**Excerpt to read**
Pursuant to 28 U.S.C. § 636(b) and the Local Rules for the District Court, Eastern District of Texas, the District Court referred this matter for hearing and the submission of findings of fact and a report and recommendation pursuant to 18 U.S.C. §§ 3401(i) and 3583(e). The United States alleges that the defendant, Jerry Williams, Sr., violated conditions of supervised release imposed by United States District Judge Ron Clark. The United States Probation Office filed its Petition for Warrant or Summons for Offender Under Supervision (doc. #194) requesting the revocation of the defendant's supervised release. The Court conducted a hearing on October 30, 2019, in accordance with Federal Rules of Criminal Procedure 11, 32 and 32.1. The defendant was present and represented by counsel at the hearing. Having heard the evidence, this court factually finds that the defendant has violated conditions of supervision and recommends that such violation warrants the revocation of his supervised release.

After conducting the proceeding in the form and manner prescribed by Federal Rule of Criminal Procedure11, the Court finds:

a. That the defendant, after consultation with counsel of record, has knowingly, freely and voluntarily consented to the administration of the plea of true in this cause by a United States Magistrate Judge subject to a final approval and imposition of sentence by the District Court.

b. That the defendant is fully competent and capable of entering an informed plea, that the defendant is aware of the nature of the charges and the consequences of the plea, that his plea of true is a knowing and voluntary plea, not the result of force or threats, and that the plea is supported by an independent evidentiary basis in fact establishing each of the essential elements of the conduct.

**Supplied records**
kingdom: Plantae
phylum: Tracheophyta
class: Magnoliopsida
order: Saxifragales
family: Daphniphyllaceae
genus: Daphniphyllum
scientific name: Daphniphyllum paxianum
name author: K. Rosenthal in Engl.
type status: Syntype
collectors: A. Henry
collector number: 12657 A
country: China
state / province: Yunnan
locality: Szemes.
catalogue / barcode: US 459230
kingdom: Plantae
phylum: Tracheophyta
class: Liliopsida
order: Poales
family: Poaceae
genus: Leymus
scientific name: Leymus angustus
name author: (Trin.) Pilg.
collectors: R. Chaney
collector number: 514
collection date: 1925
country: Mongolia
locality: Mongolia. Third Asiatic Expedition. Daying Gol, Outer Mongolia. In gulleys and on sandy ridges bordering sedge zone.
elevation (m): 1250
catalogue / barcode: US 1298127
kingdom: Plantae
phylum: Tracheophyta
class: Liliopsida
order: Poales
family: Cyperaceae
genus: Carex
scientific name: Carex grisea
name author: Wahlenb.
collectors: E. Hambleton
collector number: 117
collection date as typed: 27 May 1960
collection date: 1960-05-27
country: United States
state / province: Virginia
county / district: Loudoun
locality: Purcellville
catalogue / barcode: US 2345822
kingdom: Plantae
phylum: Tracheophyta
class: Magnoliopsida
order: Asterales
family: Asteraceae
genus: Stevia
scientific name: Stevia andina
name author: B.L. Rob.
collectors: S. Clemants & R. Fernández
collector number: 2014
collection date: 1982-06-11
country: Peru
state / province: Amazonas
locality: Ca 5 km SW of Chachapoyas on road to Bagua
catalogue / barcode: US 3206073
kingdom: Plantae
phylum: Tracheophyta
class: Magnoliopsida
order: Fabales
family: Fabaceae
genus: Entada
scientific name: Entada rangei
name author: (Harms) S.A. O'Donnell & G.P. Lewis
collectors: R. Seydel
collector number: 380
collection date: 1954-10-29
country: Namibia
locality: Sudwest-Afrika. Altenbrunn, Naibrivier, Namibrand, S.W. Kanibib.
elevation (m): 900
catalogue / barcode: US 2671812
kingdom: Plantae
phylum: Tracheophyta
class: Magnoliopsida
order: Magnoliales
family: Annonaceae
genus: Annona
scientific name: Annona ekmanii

**Problem to work on**
Reproduce the court report on the supervised release revocation word for word, from its first sentence through its last.

**Written response**
Pursuant to 28 U.S.C. § 636(b) and the Local Rules for the District Court, Eastern District of Texas, the District Court referred this matter for hearing and the submission of findings of fact and a report and recommendation pursuant to 18 U.S.C. §§ 3401(i) and 3583(e). The United States alleges that the defendant, Jerry Williams, Sr., violated conditions of supervised release imposed by United States District Judge Ron Clark. The United States Probation Office filed its Petition for Warrant or Summons for Offender Under Supervision (doc. #194) requesting the revocation of the defendant's supervised release. The Court conducted a hearing on October 30, 2019, in accordance with Federal Rules of Criminal Procedure 11, 32 and 32.1. The defendant was present and represented by counsel at the hearing. Having heard the evidence, this court factually finds that the defendant has violated conditions of supervision and recommends that such violation warrants the revocation of his supervised release.

After conducting the proceeding in the form and manner prescribed by Federal Rule of Criminal Procedure11, the Court finds:

a. That the defendant, after consultation with counsel of record, has knowingly, freely and voluntarily consented to the administration of the plea of true in this cause by a United States Magistrate Judge subject to a final approval and imposition of sentence by the District Court.

b. That the defendant is fully competent and capable of entering an informed plea, that the defendant is aware of the nature of the charges and the consequences of the plea, that his plea of true is a knowing and voluntary plea, not the result of force or threats, and that the plea is supported by an independent evidentiary basis in fact establishing each of the essential elements of the conduct.